3. Please Daddy Don’t Get Drunk This Christmas – John Denver, 1976
… Whilst plenty of country music isn’t exactly light-hearted, this is perhaps one of the most depressing songs of all time – and there’s competition for that! Despite the moral message, it’s made it onto our list as leaving aside the traumatic, upsetting subject matter, the lyrics are just lazy: “Just last year, when I was only 7, now I’m almost 8 as you can see, you came home at quarter past 11…” And just to add to the unpleasant irony, John Denver was convicted of drink driving just a few years later, so the moral message was clearly lost on the singer himself. Moving on!
4. Christmas Shoes – NewSong, 2004
Another song with an admirable message that’s nonetheless torture on the ears, NewSong’s hit is about a poor little boy trying to buy his dying mother new shoes for Christmas – in case she “Meets Jesus tonight“. However, he doesn’t have enough pennies, so the man watching this lends him some. We’re all for highlighting the plight of those in poverty, and definitely for donating / doing anything that can be done to ease said plight, but this song’s still awful and the video nausea-inducing.

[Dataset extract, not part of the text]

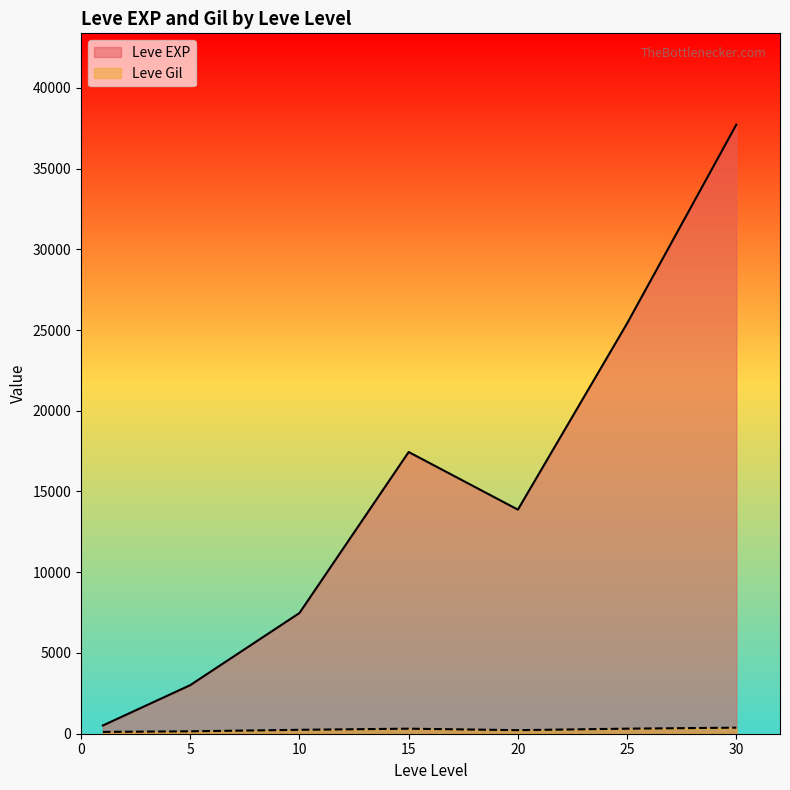

The value of Leve EXP at 20 is 13876.7. True or false?

True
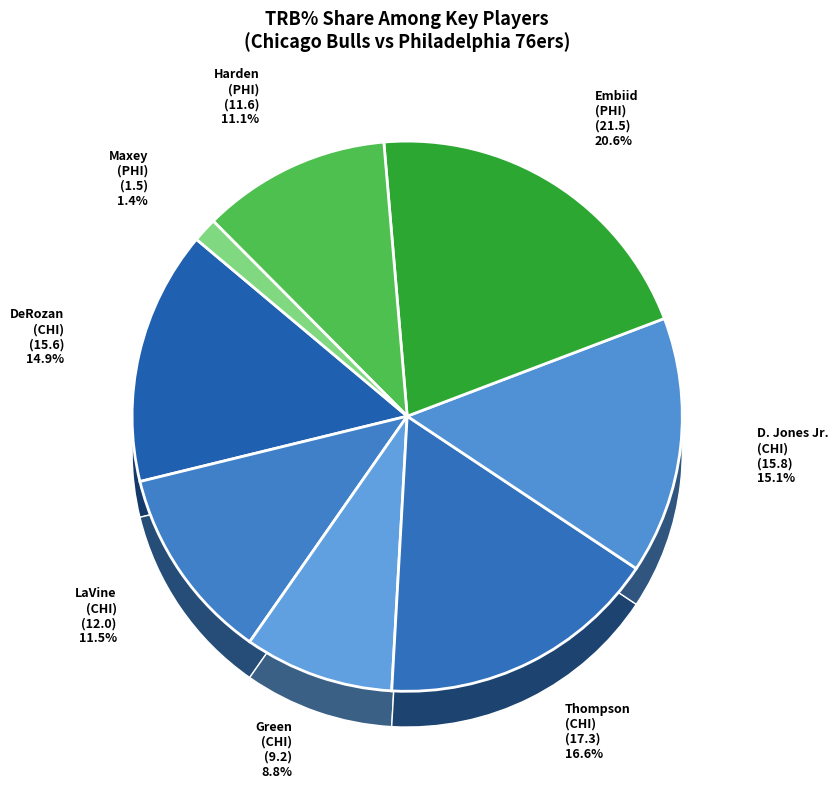

Is it true that Matisse Thybulle is 1% of the pie?

False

5. The Xmas Queen – Miss Piggy, 2009
We love the muppets. You love the muppets. Everyone loves the muppets. But an entire song, sung by a puppet pig with an almost incoherent voice? Featuring choice lyrics such as “Her dress is a vision in white, if only it wasn’t so tight” we just don’t quite know what to make of this one. Released in 2009, it’s a sad spin-off of one of the most wonderful kids’ shows of all time.
6. Mistletoe and Wine – Cliff Richard, 1988
Cliff Richard is a repeat Christmas cheese offender, there’s no doubt about that. But this has to be one of his cheesiest – he out-fromaged himself here and left us all feeling bleu. Originally released in 1988, it spent 4 weeks at number 1 and even enjoyed a 2nd outing in 2007, to less dizzy heights. To be fair to him, the video is wouldn’t look out of place inside a snow globe, so it’s the visuals that take the top Dairylea triangle.
7. Every X Factor Number 1, EVER – X Factor winners, every year
We’ve cheated a bit on this one, by nominating more than one song, but it’s been unanimously agreed that from the very first winner (see Steve Brookstein, above) and the very first Christmas Number One, X Factor has annoyed us all. Remember parents complaining about re-releases of songs from the 1960’s and 1970’s? Now we can relate. Against All Odds has made it to number 1 a total of 3 times during my lifetime already! And we’re not the only ones fed up, as the nation proved in a public attempt to sabotage Simon Cowell by voting Rage Against the Machine’s “Killing in the Name Of” several years ago.